IMVHO bro-science at best, marketing scam at worst. Namaste.

You didn't read the article or not very well. The use of bicarbonate to increase serum CO2 (almost all bicarbonate at serum pH) and improve anaerobic performance threshold is well documented:

Sodium bicarbonate intake improves high-intensity intermittent exercise performance in trained young men

1566497173463.png



Chronic Ingestion of Sodium and Potassium Bicarbonate, with Potassium, Magnesium and Calcium Citrate Improves Anaerobic Performance in Elite Soccer Players


Thanks for the article Will. I thought is was well balanced and realistic.

Easy experiment for folks to try at home (assuming they can handle potassium):
consume 3 g per day of potassium bicarbonate for 30 days. Compare fasted CMP14 (namely serum CO2) before and after.
 
#6
Welcome my world. People commenting without reading, is the bane of my existence.



Thanx for taking the time to read it. The buffer thing does work performance wise, and may have health implications also.
Yeah great point. After modified keto diet (with lots of veggies) for a number of years, my serum CO2 levels were a little on the low side 24-25 meq/L according to one of my providers. I now typically take 3 g of KHCO3 and 3 g of taurine with water before or after workout. The taurine seems like a no-brainer with little potential risk. After a month supplementing with bicarb, serum CO2 increased to 27 meq which has been consistent. Some studies out there on RA and bicarb as well. If your health doesn't preclude it, KHCO3 seems like a better choice than NaHCO3 and doesn't taste quite as bad in water.

Thanks again for taking the time to write the article.
 
Thread starter #7
Yeah great point.
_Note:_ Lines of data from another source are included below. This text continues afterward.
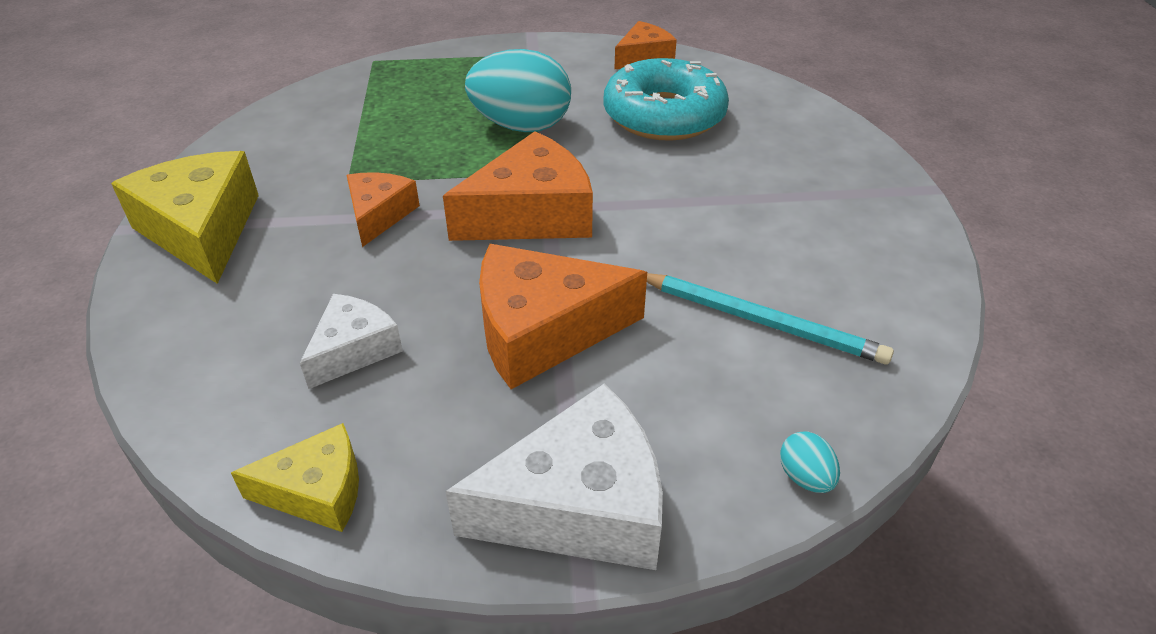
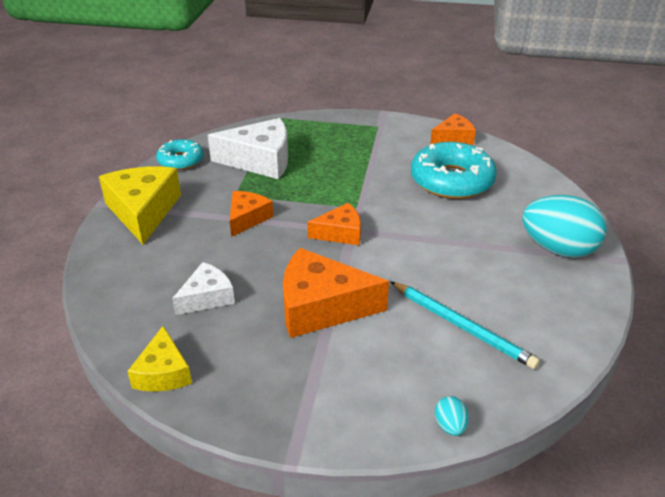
camera: 15 degrees right, 5 degrees down
yellow cheese [231,423,359,532] -> yellow cheese turned 75 degrees clockwise [127,326,192,392]
orange cheese [443,131,593,241] -> orange cheese [307,203,361,245], size x0.58
white cheese [446,383,663,570] -> white cheese moved to [208,118,288,179]
turquoise egg [465,49,571,132] -> turquoise egg moved to [522,195,607,258]
none -> turquoise donut [156,139,203,170]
After modified keto diet (with lots of veggies) for a number of years, my serum CO2 levels were a little on the low side 24-25 meq/L according to one of my providers. I now typically take 3 g of KHCO3 and 3 g of taurine with water before or after workout. The taurine seems like a no-brainer with little potential risk. After a month supplementing with bicarb, serum CO2 increased to 27 meq which has been consistent. Some studies out there on RA and bicarb as well. If your health doesn't preclude it, KHCO3 seems like a better choice than NaHCO3 and doesn't taste quite as bad in water.
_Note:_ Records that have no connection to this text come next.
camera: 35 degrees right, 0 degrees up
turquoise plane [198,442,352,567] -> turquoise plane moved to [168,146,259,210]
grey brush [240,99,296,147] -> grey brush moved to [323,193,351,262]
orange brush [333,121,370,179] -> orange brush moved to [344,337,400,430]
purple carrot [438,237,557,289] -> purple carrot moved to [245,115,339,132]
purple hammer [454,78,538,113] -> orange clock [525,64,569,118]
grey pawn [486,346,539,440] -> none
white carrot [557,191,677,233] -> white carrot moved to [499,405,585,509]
Thanks again for taking the time to write the article.
Where are you purchasing your KHCO3? NaHCO3 while cheap, does taste pretty terrible and I'm very tolerant of stuff that tastes bad generally. I take taurine on and off as I remember. Only so much stuff we can take before it becomes a damn full time job!
 
#8
Where are you purchasing your KHCO3? NaHCO3 while cheap, does taste pretty terrible and I'm very tolerant of stuff that tastes bad generally. I take taurine on and off as I remember. Only so much stuff we can take before it becomes a damn full time job!
The big bag!
Amazon

Weird I bought 1 kg for $18 a few months ago now the website says 100 g for $11. Hmmm.